Hi.
I am trying to use the PowerPointExtractor class to extract text from a Chinese
powerpoint document. I have been able to successfully extract text from other
Chinese powerpoint documents, but with this particular document I am getting
the following exception.
The Current User stream must be at least 28 bytes long, but was only 7
not continuing anyways
org.apache.poi.hslf.exceptions.CorruptPowerPointFileException: The Current User
stream must be at least 28 bytes long, but was only 7
at org.apache.poi.hslf.record.CurrentUserAtom.<init>(CurrentUserAtom.java:120)
at
org.apache.poi.hslf.HSLFSlideShow.readCurrentUserStream(HSLFSlideShow.java:276)
at org.apache.poi.hslf.HSLFSlideShow.<init>(HSLFSlideShow.java:133)
at org.apache.poi.hslf.HSLFSlideShow.<init>(HSLFSlideShow.java:115)
at
org.apache.poi.hslf.extractor.PowerPointExtractor.<init>(PowerPointExtractor.java:98)
at
org.apache.poi.hslf.extractor.PowerPointExtractor.<init>(PowerPointExtractor.java:91)
at
org.apache.poi.hslf.extractor.PowerPointExtractor.<init>(PowerPointExtractor.java:84)
at TestPW.main(TestPW.java:15)
I know that this is a valid PowerPoint since I am able to open it up and view
it using Microsoft PowerPoint. This issue is happening with a handful of files
What could be causing this problem, and how can I overcome it?
Please let me know.
Thanks!
Sana

**Exercise data:**

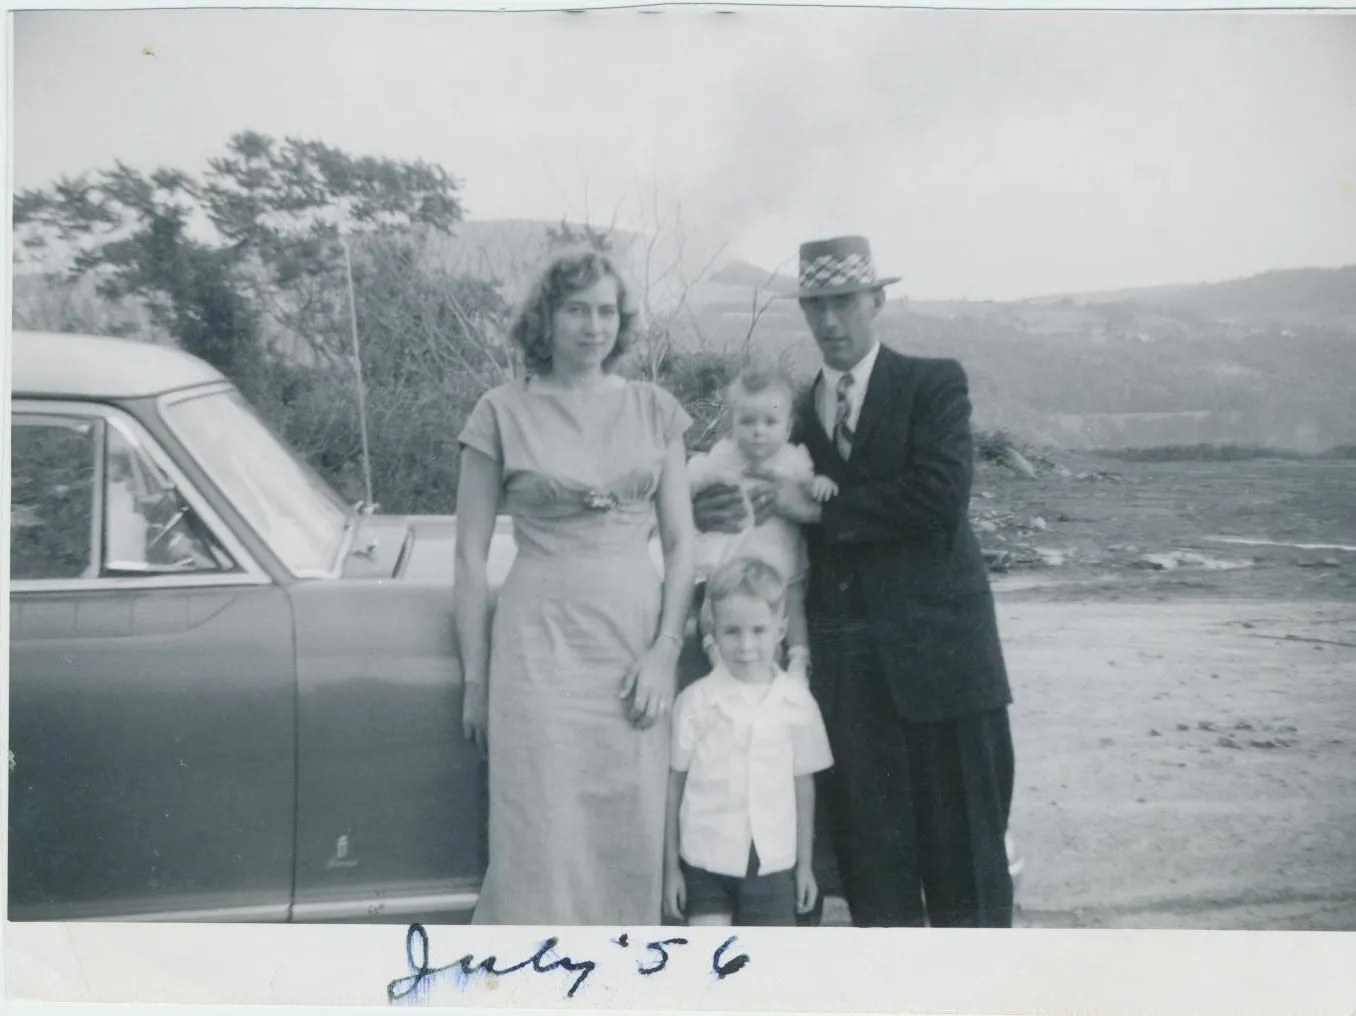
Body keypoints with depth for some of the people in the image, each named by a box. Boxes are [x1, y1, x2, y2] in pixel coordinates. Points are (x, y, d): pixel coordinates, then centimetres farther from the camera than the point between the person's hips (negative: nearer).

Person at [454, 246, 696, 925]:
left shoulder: (655, 409, 7)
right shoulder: (503, 413, 0)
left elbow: (681, 540, 7)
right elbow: (470, 554, 1)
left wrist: (666, 649, -4)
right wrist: (475, 679, -1)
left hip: (637, 641, 3)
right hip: (541, 642, -2)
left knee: (631, 841, 8)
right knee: (543, 843, 1)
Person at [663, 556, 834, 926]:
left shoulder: (797, 702, -3)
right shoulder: (695, 701, -9)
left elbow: (803, 784, 6)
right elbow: (675, 783, -1)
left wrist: (805, 863, 10)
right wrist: (670, 865, 2)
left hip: (772, 864, 2)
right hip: (706, 861, -1)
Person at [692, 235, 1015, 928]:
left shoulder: (934, 384, 0)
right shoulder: (799, 411, 13)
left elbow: (940, 494, -16)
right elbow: (800, 532, 13)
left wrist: (818, 508, -13)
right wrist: (733, 513, -7)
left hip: (937, 652, -3)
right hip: (845, 662, 4)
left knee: (965, 844, 5)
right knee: (870, 853, 10)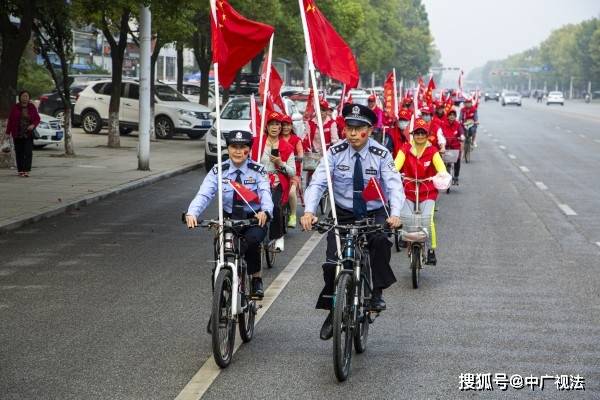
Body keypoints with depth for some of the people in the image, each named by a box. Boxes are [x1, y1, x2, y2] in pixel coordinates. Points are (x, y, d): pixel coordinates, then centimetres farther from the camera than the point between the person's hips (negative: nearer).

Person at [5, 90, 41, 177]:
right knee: (19, 153, 3)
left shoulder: (32, 107, 3)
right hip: (17, 134, 1)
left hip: (28, 134, 0)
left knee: (28, 152, -10)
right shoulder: (15, 108, 2)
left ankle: (26, 171, -13)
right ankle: (20, 170, 10)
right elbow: (10, 120, 5)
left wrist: (33, 125, -15)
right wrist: (8, 132, 2)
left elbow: (37, 119, 6)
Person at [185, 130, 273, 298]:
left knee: (252, 239, -32)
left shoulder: (257, 171, -5)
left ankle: (256, 279, -6)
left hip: (254, 218, -1)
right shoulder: (218, 171, -2)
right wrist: (192, 213, -38)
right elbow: (203, 194, -17)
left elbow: (265, 193, -23)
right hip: (228, 219, 2)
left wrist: (265, 211, -47)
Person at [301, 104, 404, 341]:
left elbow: (394, 186, -18)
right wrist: (309, 211, -34)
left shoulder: (381, 155, -9)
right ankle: (332, 311, 12)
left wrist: (395, 214, -38)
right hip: (343, 214, 1)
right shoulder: (335, 153, -8)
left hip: (374, 214, -1)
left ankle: (377, 292, -16)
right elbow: (317, 183, -16)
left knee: (381, 240, -33)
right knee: (332, 264, -11)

**Activity A:**
Output the passage of the PowerPoint extraction post between "I know that" and "let me know.", inclusive, reproduced word for word.
**Activity B:**
In the PowerPoint extraction post, what minimum length does the exception require for the Current User stream, and how long was it?

**Task response A:**
I know that this is a valid PowerPoint since I am able to open it up and view
it using Microsoft PowerPoint. This issue is happening with a handful of files
What could be causing this problem, and how can I overcome it?
Please let me know.

**Task response B:**
At least 28 bytes; it was only 7 bytes long.